#### [TASK DIRECTIONS]
Every record below needs to be set down exactly. Pictures do not belong in the copy.

───── THE INPUT ─────

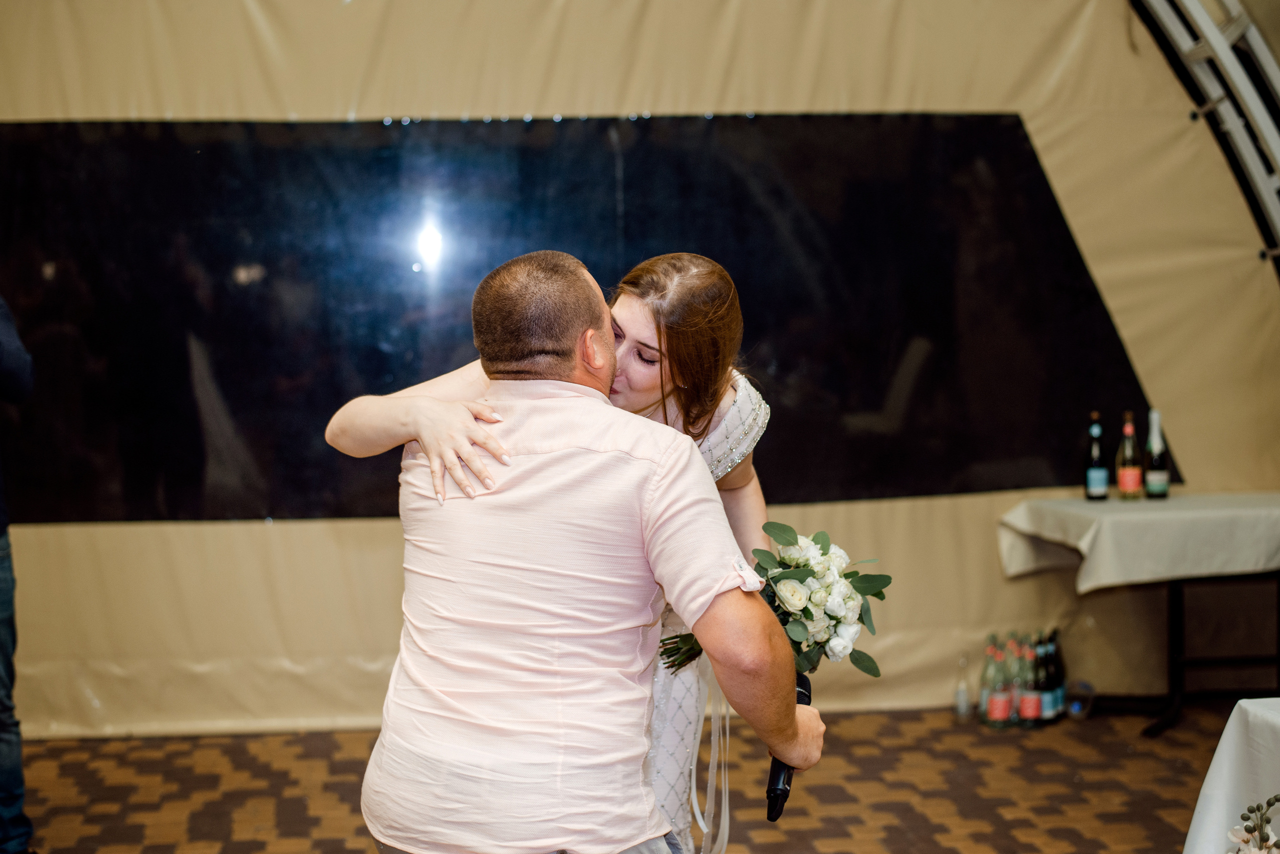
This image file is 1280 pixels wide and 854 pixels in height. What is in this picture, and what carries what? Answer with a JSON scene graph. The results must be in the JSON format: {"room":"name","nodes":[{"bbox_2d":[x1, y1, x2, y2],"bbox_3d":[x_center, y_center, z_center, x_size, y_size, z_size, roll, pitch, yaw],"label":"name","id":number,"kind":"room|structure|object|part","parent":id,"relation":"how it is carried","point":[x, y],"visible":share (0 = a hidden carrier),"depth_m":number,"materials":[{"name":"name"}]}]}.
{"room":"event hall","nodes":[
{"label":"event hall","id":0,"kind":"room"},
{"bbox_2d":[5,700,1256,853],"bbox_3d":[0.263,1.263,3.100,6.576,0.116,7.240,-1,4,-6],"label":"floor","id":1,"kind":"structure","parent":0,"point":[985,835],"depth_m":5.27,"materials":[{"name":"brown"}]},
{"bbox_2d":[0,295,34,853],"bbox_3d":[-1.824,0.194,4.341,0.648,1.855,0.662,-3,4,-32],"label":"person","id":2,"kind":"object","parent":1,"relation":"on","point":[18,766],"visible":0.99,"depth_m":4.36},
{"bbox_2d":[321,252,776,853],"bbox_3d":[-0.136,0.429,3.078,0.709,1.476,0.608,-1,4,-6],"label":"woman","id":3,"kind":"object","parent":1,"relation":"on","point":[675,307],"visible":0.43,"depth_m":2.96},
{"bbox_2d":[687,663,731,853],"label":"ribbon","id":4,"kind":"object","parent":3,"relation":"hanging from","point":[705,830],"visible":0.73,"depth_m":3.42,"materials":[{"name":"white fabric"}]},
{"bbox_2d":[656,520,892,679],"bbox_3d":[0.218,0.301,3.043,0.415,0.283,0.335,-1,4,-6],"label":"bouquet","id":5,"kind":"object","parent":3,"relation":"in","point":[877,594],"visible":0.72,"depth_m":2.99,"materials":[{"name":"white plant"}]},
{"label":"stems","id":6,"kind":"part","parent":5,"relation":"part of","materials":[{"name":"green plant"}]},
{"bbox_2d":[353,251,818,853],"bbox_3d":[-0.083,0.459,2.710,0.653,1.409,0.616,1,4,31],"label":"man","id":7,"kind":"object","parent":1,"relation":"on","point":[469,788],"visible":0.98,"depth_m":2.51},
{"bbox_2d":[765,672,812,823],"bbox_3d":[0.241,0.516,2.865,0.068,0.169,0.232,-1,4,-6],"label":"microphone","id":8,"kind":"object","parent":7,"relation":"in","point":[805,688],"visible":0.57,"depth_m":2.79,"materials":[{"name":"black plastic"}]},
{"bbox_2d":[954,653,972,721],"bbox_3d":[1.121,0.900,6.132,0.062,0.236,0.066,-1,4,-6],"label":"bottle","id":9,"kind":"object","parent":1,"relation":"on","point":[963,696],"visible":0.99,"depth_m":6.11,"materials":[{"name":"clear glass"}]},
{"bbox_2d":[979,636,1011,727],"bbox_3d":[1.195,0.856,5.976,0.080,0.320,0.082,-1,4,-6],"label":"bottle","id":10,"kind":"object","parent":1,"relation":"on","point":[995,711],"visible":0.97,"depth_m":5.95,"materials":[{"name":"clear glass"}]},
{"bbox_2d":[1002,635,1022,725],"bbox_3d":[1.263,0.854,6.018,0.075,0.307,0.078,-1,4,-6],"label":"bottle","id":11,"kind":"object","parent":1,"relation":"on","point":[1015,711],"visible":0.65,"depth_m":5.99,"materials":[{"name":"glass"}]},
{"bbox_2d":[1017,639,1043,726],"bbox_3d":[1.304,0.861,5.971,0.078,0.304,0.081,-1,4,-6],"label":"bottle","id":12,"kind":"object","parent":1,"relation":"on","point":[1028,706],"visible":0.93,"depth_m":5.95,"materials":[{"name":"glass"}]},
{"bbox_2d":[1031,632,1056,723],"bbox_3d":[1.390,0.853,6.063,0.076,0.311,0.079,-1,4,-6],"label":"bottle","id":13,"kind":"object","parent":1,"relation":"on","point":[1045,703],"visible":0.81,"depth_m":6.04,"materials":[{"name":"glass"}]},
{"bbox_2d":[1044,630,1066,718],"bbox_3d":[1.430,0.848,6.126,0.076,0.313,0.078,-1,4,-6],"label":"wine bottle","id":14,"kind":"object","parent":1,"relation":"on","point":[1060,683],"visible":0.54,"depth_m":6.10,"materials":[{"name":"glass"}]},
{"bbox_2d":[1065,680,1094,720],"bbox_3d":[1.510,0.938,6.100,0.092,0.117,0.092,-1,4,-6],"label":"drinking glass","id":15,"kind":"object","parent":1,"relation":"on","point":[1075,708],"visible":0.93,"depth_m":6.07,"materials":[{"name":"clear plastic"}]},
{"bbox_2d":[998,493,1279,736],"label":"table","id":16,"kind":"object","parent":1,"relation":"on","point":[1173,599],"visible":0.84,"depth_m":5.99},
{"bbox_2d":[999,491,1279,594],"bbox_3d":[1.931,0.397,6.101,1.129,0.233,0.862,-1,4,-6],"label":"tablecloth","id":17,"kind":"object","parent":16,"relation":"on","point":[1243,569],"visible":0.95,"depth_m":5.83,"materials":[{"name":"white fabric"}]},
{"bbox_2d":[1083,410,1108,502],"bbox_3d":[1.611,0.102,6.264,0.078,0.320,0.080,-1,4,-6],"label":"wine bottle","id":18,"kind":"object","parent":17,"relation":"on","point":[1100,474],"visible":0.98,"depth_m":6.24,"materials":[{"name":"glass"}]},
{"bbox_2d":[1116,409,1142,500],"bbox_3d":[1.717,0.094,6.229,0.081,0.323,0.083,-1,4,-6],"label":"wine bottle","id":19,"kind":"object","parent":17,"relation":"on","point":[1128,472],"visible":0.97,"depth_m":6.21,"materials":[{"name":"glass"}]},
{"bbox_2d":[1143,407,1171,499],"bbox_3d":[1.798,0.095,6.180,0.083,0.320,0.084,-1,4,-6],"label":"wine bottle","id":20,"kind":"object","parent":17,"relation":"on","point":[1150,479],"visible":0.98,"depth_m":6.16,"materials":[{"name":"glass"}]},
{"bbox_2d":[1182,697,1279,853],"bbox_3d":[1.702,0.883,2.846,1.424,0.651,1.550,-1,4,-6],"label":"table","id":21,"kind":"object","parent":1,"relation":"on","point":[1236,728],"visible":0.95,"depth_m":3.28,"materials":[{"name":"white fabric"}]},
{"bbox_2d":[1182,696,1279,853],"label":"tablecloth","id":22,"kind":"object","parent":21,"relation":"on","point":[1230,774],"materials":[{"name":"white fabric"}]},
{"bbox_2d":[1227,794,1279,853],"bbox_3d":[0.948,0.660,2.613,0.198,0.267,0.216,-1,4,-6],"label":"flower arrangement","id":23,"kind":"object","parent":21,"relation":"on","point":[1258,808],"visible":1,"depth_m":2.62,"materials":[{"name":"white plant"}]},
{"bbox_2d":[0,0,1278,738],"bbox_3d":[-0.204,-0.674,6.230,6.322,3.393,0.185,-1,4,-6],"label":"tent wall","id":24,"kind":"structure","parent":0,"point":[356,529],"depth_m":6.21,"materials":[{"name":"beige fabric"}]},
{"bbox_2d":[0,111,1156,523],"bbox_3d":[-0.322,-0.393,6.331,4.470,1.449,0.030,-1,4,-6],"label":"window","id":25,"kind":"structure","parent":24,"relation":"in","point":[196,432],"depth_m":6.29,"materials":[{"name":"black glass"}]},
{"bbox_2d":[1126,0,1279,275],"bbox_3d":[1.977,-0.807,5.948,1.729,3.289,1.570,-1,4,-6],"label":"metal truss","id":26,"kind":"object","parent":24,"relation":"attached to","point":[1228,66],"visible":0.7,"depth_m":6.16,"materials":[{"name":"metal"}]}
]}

─────

#### [RESULT OF THE TASK]
This image file is 1280 pixels wide and 854 pixels in height. What is in this picture, and what carries what? Answer with a JSON scene graph. The results must be in the JSON format: {"room":"name","nodes":[{"bbox_2d":[x1, y1, x2, y2],"bbox_3d":[x_center, y_center, z_center, x_size, y_size, z_size, roll, pitch, yaw],"label":"name","id":number,"kind":"room|structure|object|part","parent":id,"relation":"how it is carried","point":[x, y],"visible":share (0 = a hidden carrier),"depth_m":number,"materials":[{"name":"name"}]}]}.
{"room":"event hall","nodes":[
{"label":"event hall","id":0,"kind":"room"},
{"bbox_2d":[5,700,1256,853],"bbox_3d":[0.263,1.263,3.100,6.576,0.116,7.240,-1,4,-6],"label":"floor","id":1,"kind":"structure","parent":0,"point":[985,835],"depth_m":5.27,"materials":[{"name":"brown"}]},
{"bbox_2d":[0,295,34,853],"bbox_3d":[-1.824,0.194,4.341,0.648,1.855,0.662,-3,4,-32],"label":"person","id":2,"kind":"object","parent":1,"relation":"on","point":[18,766],"visible":0.99,"depth_m":4.36},
{"bbox_2d":[321,252,776,853],"bbox_3d":[-0.136,0.429,3.078,0.709,1.476,0.608,-1,4,-6],"label":"woman","id":3,"kind":"object","parent":1,"relation":"on","point":[675,307],"visible":0.43,"depth_m":2.96},
{"bbox_2d":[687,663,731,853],"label":"ribbon","id":4,"kind":"object","parent":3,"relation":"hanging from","point":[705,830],"visible":0.73,"depth_m":3.42,"materials":[{"name":"white fabric"}]},
{"bbox_2d":[656,520,892,679],"bbox_3d":[0.218,0.301,3.043,0.415,0.283,0.335,-1,4,-6],"label":"bouquet","id":5,"kind":"object","parent":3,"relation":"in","point":[877,594],"visible":0.72,"depth_m":2.99,"materials":[{"name":"white plant"}]},
{"label":"stems","id":6,"kind":"part","parent":5,"relation":"part of","materials":[{"name":"green plant"}]},
{"bbox_2d":[353,251,818,853],"bbox_3d":[-0.083,0.459,2.710,0.653,1.409,0.616,1,4,31],"label":"man","id":7,"kind":"object","parent":1,"relation":"on","point":[469,788],"visible":0.98,"depth_m":2.51},
{"bbox_2d":[765,672,812,823],"bbox_3d":[0.241,0.516,2.865,0.068,0.169,0.232,-1,4,-6],"label":"microphone","id":8,"kind":"object","parent":7,"relation":"in","point":[805,688],"visible":0.57,"depth_m":2.79,"materials":[{"name":"black plastic"}]},
{"bbox_2d":[954,653,972,721],"bbox_3d":[1.121,0.900,6.132,0.062,0.236,0.066,-1,4,-6],"label":"bottle","id":9,"kind":"object","parent":1,"relation":"on","point":[963,696],"visible":0.99,"depth_m":6.11,"materials":[{"name":"clear glass"}]},
{"bbox_2d":[979,636,1011,727],"bbox_3d":[1.195,0.856,5.976,0.080,0.320,0.082,-1,4,-6],"label":"bottle","id":10,"kind":"object","parent":1,"relation":"on","point":[995,711],"visible":0.97,"depth_m":5.95,"materials":[{"name":"clear glass"}]},
{"bbox_2d":[1002,635,1022,725],"bbox_3d":[1.263,0.854,6.018,0.075,0.307,0.078,-1,4,-6],"label":"bottle","id":11,"kind":"object","parent":1,"relation":"on","point":[1015,711],"visible":0.65,"depth_m":5.99,"materials":[{"name":"glass"}]},
{"bbox_2d":[1017,639,1043,726],"bbox_3d":[1.304,0.861,5.971,0.078,0.304,0.081,-1,4,-6],"label":"bottle","id":12,"kind":"object","parent":1,"relation":"on","point":[1028,706],"visible":0.93,"depth_m":5.95,"materials":[{"name":"glass"}]},
{"bbox_2d":[1031,632,1056,723],"bbox_3d":[1.390,0.853,6.063,0.076,0.311,0.079,-1,4,-6],"label":"bottle","id":13,"kind":"object","parent":1,"relation":"on","point":[1045,703],"visible":0.81,"depth_m":6.04,"materials":[{"name":"glass"}]},
{"bbox_2d":[1044,630,1066,718],"bbox_3d":[1.430,0.848,6.126,0.076,0.313,0.078,-1,4,-6],"label":"wine bottle","id":14,"kind":"object","parent":1,"relation":"on","point":[1060,683],"visible":0.54,"depth_m":6.10,"materials":[{"name":"glass"}]},
{"bbox_2d":[1065,680,1094,720],"bbox_3d":[1.510,0.938,6.100,0.092,0.117,0.092,-1,4,-6],"label":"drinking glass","id":15,"kind":"object","parent":1,"relation":"on","point":[1075,708],"visible":0.93,"depth_m":6.07,"materials":[{"name":"clear plastic"}]},
{"bbox_2d":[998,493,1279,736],"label":"table","id":16,"kind":"object","parent":1,"relation":"on","point":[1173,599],"visible":0.84,"depth_m":5.99},
{"bbox_2d":[999,491,1279,594],"bbox_3d":[1.931,0.397,6.101,1.129,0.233,0.862,-1,4,-6],"label":"tablecloth","id":17,"kind":"object","parent":16,"relation":"on","point":[1243,569],"visible":0.95,"depth_m":5.83,"materials":[{"name":"white fabric"}]},
{"bbox_2d":[1083,410,1108,502],"bbox_3d":[1.611,0.102,6.264,0.078,0.320,0.080,-1,4,-6],"label":"wine bottle","id":18,"kind":"object","parent":17,"relation":"on","point":[1100,474],"visible":0.98,"depth_m":6.24,"materials":[{"name":"glass"}]},
{"bbox_2d":[1116,409,1142,500],"bbox_3d":[1.717,0.094,6.229,0.081,0.323,0.083,-1,4,-6],"label":"wine bottle","id":19,"kind":"object","parent":17,"relation":"on","point":[1128,472],"visible":0.97,"depth_m":6.21,"materials":[{"name":"glass"}]},
{"bbox_2d":[1143,407,1171,499],"bbox_3d":[1.798,0.095,6.180,0.083,0.320,0.084,-1,4,-6],"label":"wine bottle","id":20,"kind":"object","parent":17,"relation":"on","point":[1150,479],"visible":0.98,"depth_m":6.16,"materials":[{"name":"glass"}]},
{"bbox_2d":[1182,697,1279,853],"bbox_3d":[1.702,0.883,2.846,1.424,0.651,1.550,-1,4,-6],"label":"table","id":21,"kind":"object","parent":1,"relation":"on","point":[1236,728],"visible":0.95,"depth_m":3.28,"materials":[{"name":"white fabric"}]},
{"bbox_2d":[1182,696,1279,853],"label":"tablecloth","id":22,"kind":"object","parent":21,"relation":"on","point":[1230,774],"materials":[{"name":"white fabric"}]},
{"bbox_2d":[1227,794,1279,853],"bbox_3d":[0.948,0.660,2.613,0.198,0.267,0.216,-1,4,-6],"label":"flower arrangement","id":23,"kind":"object","parent":21,"relation":"on","point":[1258,808],"visible":1,"depth_m":2.62,"materials":[{"name":"white plant"}]},
{"bbox_2d":[0,0,1278,738],"bbox_3d":[-0.204,-0.674,6.230,6.322,3.393,0.185,-1,4,-6],"label":"tent wall","id":24,"kind":"structure","parent":0,"point":[356,529],"depth_m":6.21,"materials":[{"name":"beige fabric"}]},
{"bbox_2d":[0,111,1156,523],"bbox_3d":[-0.322,-0.393,6.331,4.470,1.449,0.030,-1,4,-6],"label":"window","id":25,"kind":"structure","parent":24,"relation":"in","point":[196,432],"depth_m":6.29,"materials":[{"name":"black glass"}]},
{"bbox_2d":[1126,0,1279,275],"bbox_3d":[1.977,-0.807,5.948,1.729,3.289,1.570,-1,4,-6],"label":"metal truss","id":26,"kind":"object","parent":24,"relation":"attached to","point":[1228,66],"visible":0.7,"depth_m":6.16,"materials":[{"name":"metal"}]}
]}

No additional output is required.